#### Problem requirements:
Report every line of the records beneath this task that holds the string "lines".

#### Material provided:

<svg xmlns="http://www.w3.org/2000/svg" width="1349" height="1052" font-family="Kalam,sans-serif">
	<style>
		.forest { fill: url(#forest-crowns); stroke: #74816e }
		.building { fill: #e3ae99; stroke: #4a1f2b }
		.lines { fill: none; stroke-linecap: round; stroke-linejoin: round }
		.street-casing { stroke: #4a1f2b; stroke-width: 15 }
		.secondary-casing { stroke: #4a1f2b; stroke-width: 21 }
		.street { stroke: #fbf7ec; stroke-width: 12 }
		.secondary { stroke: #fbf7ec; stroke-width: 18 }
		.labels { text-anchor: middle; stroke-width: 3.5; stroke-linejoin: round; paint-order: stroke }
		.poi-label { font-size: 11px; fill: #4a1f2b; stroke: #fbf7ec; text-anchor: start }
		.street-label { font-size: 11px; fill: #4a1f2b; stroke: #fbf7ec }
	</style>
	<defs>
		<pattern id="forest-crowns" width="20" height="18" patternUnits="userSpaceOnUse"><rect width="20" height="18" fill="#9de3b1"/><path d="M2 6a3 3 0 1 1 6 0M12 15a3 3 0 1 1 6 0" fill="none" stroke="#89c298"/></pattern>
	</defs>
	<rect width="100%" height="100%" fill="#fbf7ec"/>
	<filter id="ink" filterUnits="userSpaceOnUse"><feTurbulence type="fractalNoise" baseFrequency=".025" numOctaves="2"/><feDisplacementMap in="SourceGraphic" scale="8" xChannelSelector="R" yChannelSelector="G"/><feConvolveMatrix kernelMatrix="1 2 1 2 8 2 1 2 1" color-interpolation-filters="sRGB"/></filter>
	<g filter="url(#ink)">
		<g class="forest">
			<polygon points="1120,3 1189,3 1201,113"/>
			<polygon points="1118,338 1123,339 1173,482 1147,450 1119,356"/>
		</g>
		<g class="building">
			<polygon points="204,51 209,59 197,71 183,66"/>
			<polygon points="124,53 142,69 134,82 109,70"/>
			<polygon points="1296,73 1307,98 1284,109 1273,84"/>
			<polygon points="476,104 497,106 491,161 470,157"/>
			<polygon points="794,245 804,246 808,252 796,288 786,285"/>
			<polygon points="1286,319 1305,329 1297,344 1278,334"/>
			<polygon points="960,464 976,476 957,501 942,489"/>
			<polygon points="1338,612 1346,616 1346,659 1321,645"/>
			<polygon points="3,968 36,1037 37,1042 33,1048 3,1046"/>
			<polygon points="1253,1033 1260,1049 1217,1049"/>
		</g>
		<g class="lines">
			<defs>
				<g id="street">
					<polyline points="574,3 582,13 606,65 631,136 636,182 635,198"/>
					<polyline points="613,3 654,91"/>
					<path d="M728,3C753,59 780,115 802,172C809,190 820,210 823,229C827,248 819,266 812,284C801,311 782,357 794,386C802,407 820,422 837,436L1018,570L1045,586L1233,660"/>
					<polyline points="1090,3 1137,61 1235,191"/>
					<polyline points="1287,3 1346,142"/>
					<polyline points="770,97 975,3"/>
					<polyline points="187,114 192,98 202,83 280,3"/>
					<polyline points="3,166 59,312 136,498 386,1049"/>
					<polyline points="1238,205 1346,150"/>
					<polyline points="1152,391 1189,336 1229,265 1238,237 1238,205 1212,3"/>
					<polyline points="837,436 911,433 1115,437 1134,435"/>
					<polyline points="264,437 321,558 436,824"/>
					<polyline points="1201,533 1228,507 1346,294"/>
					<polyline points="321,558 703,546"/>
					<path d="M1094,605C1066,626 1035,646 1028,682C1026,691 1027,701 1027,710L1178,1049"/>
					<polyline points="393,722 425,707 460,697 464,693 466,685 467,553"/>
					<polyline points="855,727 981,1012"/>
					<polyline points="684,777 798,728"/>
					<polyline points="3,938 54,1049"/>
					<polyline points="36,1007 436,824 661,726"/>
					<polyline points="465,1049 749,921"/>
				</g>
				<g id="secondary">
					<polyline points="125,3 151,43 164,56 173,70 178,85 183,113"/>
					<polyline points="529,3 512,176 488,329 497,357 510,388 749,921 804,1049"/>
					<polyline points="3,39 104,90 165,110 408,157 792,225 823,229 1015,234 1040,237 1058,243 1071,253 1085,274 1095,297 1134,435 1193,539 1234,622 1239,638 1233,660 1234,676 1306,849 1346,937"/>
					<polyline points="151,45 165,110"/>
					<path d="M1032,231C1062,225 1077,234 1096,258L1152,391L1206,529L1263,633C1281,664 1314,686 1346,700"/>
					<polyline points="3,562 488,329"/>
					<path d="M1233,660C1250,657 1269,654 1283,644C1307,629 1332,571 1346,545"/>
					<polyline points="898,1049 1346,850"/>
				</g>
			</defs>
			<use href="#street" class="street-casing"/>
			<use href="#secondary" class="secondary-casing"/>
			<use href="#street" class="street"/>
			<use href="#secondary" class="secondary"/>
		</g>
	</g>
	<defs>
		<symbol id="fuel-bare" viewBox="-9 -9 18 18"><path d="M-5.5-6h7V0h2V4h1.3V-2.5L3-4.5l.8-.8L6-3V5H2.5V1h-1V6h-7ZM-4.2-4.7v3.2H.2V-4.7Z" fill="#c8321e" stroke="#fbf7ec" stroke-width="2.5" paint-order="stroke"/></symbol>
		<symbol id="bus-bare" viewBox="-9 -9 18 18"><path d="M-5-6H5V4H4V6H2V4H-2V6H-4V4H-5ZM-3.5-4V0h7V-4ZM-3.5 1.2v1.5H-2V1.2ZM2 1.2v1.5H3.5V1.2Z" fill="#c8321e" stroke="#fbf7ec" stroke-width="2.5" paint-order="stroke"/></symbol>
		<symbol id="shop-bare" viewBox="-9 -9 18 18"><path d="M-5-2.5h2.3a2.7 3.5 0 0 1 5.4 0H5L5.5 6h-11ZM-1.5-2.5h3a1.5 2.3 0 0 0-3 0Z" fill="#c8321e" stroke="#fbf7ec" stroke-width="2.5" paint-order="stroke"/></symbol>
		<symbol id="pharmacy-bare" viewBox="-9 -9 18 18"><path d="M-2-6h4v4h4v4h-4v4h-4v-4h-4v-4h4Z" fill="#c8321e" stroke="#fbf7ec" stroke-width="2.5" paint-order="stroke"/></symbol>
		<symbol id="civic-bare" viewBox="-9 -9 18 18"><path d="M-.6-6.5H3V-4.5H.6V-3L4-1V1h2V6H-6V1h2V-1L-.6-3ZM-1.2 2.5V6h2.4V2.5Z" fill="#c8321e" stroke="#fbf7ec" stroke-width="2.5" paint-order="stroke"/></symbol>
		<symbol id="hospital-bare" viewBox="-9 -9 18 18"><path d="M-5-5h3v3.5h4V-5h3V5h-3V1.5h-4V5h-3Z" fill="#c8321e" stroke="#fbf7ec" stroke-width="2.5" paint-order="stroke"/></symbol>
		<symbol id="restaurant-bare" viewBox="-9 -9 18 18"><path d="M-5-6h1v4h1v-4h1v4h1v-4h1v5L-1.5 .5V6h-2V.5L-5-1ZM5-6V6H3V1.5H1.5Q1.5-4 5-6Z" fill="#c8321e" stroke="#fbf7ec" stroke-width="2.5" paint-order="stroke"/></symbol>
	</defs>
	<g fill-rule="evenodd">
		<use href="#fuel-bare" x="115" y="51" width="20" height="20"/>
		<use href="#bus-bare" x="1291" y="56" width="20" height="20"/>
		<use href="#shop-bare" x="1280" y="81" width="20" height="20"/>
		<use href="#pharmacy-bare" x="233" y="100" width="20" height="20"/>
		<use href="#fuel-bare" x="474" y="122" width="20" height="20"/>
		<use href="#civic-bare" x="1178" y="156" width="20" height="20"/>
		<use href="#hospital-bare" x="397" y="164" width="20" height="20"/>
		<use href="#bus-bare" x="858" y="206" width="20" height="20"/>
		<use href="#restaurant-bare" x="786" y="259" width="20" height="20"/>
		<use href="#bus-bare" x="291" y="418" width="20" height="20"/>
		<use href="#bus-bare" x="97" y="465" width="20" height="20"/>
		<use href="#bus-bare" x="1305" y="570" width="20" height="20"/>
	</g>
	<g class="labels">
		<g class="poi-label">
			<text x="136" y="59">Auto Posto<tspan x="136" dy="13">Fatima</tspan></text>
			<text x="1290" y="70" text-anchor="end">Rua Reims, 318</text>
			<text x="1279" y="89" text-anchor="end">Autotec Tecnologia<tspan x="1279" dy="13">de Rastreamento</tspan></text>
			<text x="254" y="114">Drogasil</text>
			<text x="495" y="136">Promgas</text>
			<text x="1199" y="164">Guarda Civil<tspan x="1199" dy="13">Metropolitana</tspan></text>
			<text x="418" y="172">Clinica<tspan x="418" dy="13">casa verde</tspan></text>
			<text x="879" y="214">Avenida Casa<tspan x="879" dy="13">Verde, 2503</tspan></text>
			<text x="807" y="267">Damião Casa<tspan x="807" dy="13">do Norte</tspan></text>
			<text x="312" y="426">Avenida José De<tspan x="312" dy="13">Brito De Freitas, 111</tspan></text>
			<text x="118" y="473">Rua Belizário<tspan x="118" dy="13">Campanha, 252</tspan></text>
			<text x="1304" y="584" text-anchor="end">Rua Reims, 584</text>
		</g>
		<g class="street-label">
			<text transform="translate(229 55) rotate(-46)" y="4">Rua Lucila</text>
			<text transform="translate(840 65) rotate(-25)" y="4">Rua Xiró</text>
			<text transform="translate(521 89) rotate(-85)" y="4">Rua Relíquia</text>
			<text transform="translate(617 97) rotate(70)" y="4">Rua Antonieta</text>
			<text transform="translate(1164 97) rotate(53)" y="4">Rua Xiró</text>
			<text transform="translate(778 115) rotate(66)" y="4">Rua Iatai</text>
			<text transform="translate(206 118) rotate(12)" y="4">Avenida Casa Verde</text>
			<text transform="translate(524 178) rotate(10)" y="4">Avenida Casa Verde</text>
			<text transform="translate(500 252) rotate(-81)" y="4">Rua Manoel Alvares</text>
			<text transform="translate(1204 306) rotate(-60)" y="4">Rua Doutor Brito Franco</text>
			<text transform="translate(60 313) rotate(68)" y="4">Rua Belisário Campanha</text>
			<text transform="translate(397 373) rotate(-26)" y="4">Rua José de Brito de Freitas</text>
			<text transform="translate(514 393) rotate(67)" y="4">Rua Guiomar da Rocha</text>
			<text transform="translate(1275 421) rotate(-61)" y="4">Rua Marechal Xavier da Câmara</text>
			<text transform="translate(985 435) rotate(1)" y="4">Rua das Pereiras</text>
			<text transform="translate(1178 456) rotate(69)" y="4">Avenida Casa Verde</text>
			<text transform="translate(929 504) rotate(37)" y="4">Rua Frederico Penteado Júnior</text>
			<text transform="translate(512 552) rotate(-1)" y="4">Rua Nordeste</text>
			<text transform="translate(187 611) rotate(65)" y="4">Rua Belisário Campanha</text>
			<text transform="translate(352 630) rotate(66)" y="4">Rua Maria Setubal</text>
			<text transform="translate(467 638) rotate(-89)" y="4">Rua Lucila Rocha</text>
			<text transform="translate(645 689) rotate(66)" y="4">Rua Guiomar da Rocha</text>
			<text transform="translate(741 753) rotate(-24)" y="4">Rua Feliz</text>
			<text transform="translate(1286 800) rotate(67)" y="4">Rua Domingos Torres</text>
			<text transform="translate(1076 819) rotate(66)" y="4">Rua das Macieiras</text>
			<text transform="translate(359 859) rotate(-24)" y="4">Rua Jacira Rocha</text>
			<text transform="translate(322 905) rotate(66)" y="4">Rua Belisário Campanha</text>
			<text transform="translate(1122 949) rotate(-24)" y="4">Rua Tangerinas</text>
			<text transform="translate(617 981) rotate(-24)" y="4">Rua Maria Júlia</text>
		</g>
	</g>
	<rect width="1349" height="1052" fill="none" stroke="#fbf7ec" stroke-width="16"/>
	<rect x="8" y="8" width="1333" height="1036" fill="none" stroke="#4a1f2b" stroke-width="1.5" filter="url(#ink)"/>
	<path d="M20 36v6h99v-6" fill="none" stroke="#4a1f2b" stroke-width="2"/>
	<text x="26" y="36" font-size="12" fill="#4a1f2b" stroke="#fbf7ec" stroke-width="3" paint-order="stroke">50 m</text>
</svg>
==
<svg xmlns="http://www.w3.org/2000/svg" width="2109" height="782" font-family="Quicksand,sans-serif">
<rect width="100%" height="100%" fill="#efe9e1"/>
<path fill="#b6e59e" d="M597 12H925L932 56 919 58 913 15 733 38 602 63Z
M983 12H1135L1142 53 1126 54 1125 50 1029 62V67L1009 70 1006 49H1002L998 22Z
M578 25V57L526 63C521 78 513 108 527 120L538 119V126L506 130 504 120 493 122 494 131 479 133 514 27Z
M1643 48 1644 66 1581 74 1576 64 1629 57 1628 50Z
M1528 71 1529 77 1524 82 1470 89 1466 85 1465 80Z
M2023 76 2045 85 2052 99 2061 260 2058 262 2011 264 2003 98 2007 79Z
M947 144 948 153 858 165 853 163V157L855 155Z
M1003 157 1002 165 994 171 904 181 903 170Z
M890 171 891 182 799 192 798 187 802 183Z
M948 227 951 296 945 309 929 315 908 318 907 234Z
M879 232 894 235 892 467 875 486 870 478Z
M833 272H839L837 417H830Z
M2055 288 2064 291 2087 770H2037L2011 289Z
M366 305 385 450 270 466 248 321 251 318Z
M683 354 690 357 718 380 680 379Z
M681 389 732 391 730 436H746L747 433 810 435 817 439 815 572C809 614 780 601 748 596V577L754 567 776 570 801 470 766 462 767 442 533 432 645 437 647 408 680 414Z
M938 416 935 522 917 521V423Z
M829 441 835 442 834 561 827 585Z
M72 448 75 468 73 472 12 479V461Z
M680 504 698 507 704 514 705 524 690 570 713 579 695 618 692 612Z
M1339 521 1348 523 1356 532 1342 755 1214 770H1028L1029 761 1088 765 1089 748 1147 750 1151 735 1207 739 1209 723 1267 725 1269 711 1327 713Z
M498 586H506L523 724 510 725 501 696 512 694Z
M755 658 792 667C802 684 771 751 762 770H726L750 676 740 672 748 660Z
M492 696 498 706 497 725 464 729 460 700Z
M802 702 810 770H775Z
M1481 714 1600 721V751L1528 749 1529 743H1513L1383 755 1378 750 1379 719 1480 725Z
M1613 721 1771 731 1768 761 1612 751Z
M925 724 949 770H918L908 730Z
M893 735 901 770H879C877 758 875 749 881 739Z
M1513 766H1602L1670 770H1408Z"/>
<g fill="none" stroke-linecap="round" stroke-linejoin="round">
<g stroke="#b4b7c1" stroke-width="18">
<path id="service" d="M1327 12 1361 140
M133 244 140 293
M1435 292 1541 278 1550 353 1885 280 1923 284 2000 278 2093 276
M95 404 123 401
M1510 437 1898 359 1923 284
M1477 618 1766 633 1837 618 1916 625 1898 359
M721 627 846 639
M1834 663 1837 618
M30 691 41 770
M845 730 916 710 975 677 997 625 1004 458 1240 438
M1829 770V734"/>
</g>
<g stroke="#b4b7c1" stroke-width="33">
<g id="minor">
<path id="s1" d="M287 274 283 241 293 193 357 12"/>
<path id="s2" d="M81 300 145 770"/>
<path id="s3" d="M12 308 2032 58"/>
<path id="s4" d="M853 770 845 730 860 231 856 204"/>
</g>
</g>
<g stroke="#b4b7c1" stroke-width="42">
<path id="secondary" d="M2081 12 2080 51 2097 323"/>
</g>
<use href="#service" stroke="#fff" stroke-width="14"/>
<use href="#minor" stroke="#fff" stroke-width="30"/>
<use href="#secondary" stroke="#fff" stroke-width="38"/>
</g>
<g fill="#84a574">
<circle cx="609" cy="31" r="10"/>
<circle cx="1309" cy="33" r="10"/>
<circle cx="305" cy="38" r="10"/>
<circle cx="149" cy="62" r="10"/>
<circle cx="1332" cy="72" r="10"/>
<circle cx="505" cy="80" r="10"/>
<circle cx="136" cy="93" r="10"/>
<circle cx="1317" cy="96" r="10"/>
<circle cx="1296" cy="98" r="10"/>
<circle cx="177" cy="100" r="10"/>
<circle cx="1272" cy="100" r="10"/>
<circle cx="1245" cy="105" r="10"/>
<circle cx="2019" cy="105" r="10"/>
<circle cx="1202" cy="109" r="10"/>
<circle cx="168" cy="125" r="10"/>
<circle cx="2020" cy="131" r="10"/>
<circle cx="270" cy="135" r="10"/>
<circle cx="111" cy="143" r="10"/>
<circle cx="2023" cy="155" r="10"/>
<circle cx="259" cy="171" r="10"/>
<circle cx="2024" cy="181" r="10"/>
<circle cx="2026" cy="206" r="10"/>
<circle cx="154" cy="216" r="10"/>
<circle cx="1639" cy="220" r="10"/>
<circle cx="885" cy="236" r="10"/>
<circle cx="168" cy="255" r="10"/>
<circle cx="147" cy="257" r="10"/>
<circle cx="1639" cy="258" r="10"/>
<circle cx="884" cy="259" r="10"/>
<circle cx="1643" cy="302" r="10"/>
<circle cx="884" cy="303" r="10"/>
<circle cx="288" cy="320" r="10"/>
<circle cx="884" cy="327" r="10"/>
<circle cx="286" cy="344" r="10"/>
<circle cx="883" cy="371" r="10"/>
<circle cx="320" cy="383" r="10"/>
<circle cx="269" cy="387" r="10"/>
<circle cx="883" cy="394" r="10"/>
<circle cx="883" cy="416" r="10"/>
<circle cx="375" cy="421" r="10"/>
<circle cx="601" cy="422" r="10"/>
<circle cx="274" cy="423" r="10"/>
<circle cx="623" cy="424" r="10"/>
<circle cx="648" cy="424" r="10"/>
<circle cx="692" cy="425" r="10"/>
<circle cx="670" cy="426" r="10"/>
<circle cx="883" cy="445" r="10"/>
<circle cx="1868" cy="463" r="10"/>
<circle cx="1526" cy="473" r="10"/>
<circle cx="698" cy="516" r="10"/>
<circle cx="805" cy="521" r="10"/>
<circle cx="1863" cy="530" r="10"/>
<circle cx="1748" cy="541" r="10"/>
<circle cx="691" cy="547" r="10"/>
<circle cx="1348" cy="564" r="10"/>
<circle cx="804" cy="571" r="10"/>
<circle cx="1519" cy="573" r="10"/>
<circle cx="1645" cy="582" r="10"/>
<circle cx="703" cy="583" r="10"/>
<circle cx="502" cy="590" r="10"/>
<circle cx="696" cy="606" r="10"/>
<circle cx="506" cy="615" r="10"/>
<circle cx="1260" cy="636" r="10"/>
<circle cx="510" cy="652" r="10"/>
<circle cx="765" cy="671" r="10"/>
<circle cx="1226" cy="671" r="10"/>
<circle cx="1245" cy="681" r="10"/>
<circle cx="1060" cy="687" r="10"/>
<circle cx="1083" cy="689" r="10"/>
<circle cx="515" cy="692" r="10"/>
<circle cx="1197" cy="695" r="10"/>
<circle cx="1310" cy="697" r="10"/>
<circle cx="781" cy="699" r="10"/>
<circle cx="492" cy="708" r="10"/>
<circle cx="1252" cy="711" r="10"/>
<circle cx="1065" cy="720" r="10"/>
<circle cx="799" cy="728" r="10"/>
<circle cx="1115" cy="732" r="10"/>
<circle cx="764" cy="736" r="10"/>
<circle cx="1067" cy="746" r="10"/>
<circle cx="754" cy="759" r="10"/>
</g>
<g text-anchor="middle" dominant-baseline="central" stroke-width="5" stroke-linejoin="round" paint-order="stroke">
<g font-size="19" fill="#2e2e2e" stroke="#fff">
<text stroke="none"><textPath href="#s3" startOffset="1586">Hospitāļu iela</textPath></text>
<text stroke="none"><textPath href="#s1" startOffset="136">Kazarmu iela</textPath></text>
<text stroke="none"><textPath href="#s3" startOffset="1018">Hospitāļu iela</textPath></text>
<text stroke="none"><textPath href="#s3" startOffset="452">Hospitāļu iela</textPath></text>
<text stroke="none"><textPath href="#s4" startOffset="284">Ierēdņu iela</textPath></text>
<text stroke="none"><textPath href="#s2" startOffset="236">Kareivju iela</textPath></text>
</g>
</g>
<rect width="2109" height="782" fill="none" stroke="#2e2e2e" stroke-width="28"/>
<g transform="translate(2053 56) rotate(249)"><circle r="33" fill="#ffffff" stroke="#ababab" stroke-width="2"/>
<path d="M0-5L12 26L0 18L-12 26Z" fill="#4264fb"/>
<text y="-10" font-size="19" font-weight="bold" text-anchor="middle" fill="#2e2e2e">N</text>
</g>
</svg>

#### Your response:
		.lines { fill: none; stroke-linecap: round; stroke-linejoin: round }
		<g class="lines">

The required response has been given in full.